**Goal of the exercise**: Starting with the line that holds "left elbow: (682, 228)" and stopping after the line that holds "left elbow: (58, 129)", repeat the lines below word for word, without the pictures.

**Data records**:
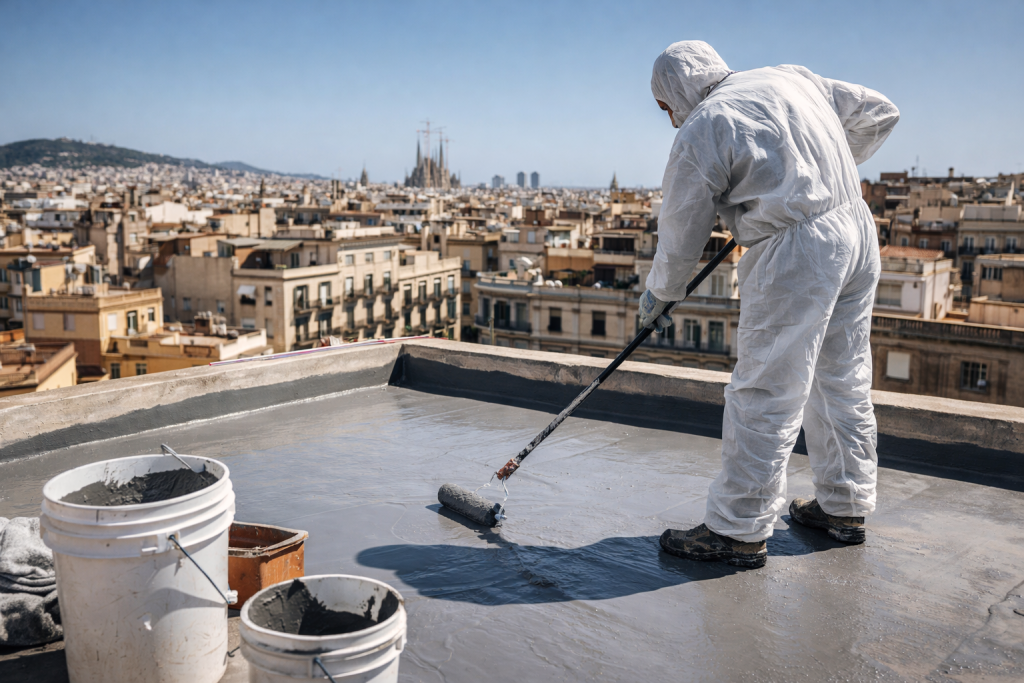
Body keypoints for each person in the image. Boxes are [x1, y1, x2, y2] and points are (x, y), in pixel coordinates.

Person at [638, 41, 899, 568]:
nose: (670, 119)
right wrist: (812, 171)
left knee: (765, 389)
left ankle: (737, 529)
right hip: (855, 228)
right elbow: (880, 112)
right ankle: (845, 506)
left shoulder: (704, 124)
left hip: (797, 252)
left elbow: (682, 228)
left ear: (676, 89)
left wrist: (661, 293)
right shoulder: (791, 77)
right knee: (842, 376)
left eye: (666, 106)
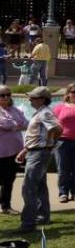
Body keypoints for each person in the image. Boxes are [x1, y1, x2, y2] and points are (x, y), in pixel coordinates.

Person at [16, 86, 61, 232]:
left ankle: (28, 223)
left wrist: (49, 143)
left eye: (33, 97)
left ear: (42, 99)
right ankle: (42, 216)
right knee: (40, 186)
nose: (30, 99)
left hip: (39, 154)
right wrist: (26, 149)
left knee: (28, 188)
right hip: (36, 152)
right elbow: (39, 135)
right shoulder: (40, 113)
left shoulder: (45, 113)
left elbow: (58, 129)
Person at [0, 86, 25, 215]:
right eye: (2, 95)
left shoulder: (15, 110)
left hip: (15, 151)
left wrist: (14, 125)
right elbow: (4, 124)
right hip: (1, 152)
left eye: (8, 94)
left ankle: (5, 206)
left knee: (9, 180)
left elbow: (25, 123)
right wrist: (16, 124)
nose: (6, 97)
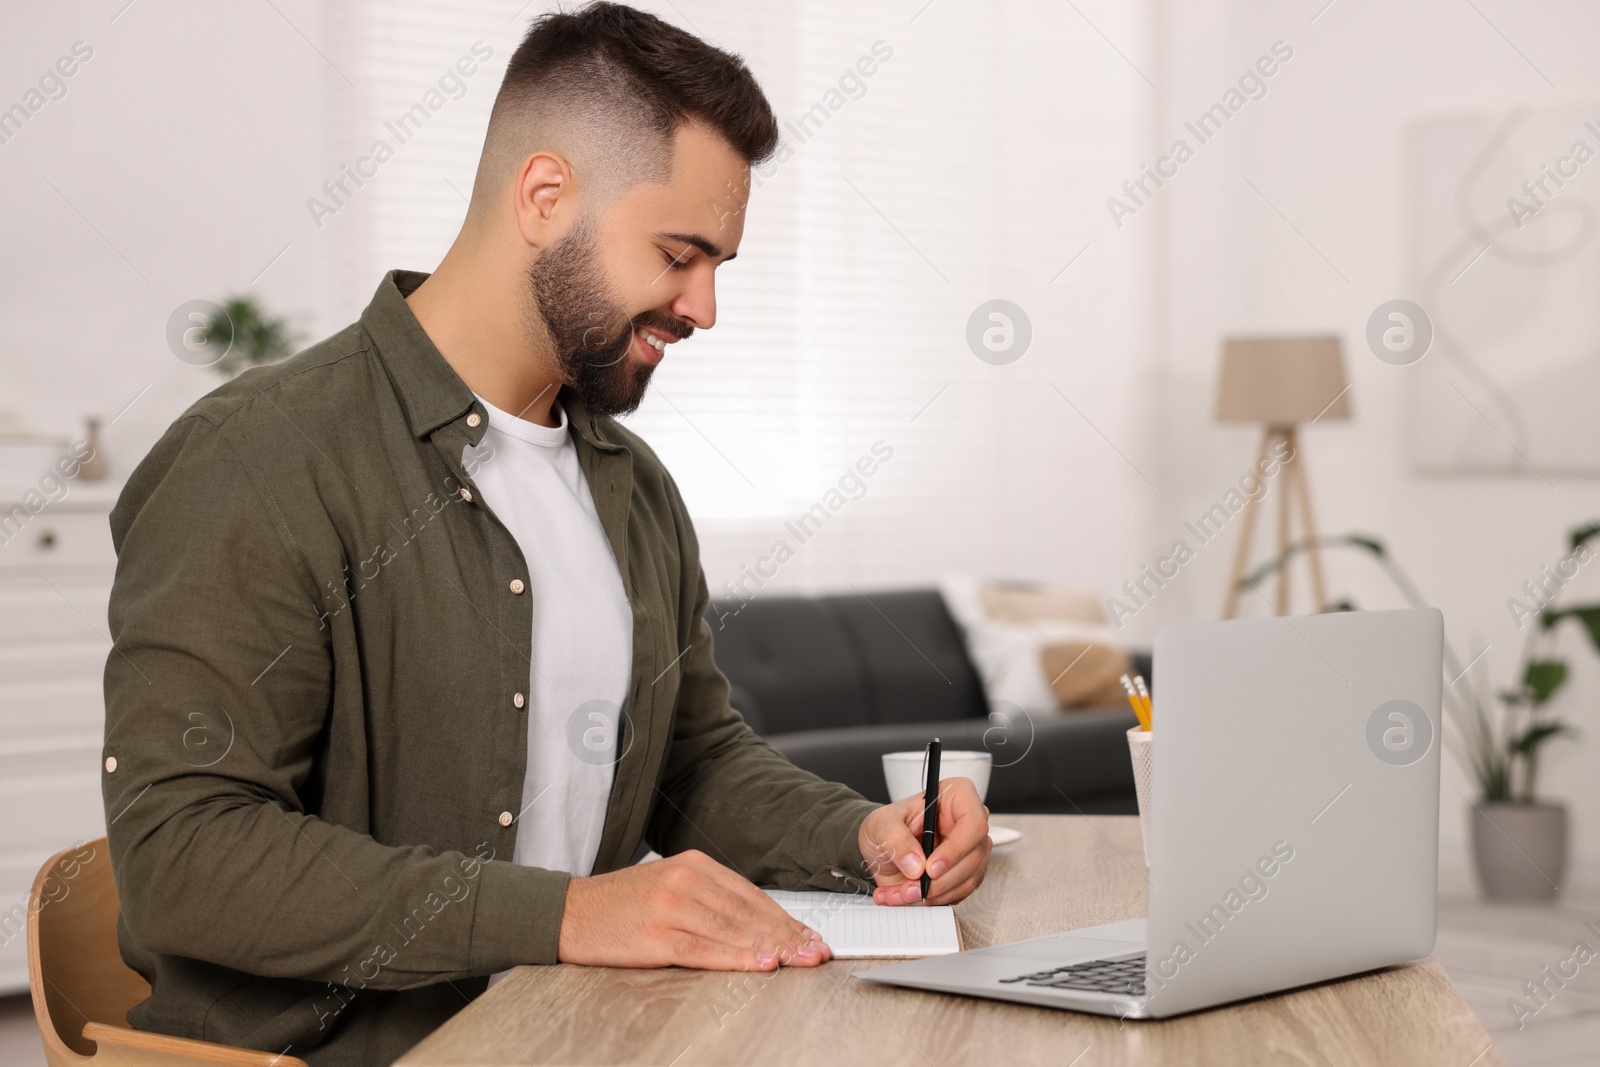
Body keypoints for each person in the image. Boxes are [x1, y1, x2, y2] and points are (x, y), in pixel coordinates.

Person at [101, 4, 991, 1065]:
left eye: (721, 266)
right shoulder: (257, 459)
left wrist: (861, 832)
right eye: (678, 254)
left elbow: (691, 762)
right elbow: (185, 852)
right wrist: (570, 913)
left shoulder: (631, 484)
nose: (704, 307)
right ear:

**Expected output**:
left elbow: (682, 228)
left ear: (676, 89)
left wrist: (661, 293)
right shoulder: (791, 77)
right knee: (842, 376)
left eye: (666, 106)
Body keypoints for each person in the image. Boxes are [x1, y1, x2, y2] and points are (x, y), in pixel coordinates.

Person at [16, 86, 61, 232]:
left ankle: (28, 223)
left wrist: (49, 143)
left eye: (33, 97)
left ear: (42, 99)
right ankle: (42, 216)
right knee: (40, 186)
nose: (30, 99)
left hip: (39, 154)
right wrist: (26, 149)
left knee: (28, 188)
right hip: (36, 152)
right elbow: (39, 135)
right shoulder: (40, 113)
left shoulder: (45, 113)
left elbow: (58, 129)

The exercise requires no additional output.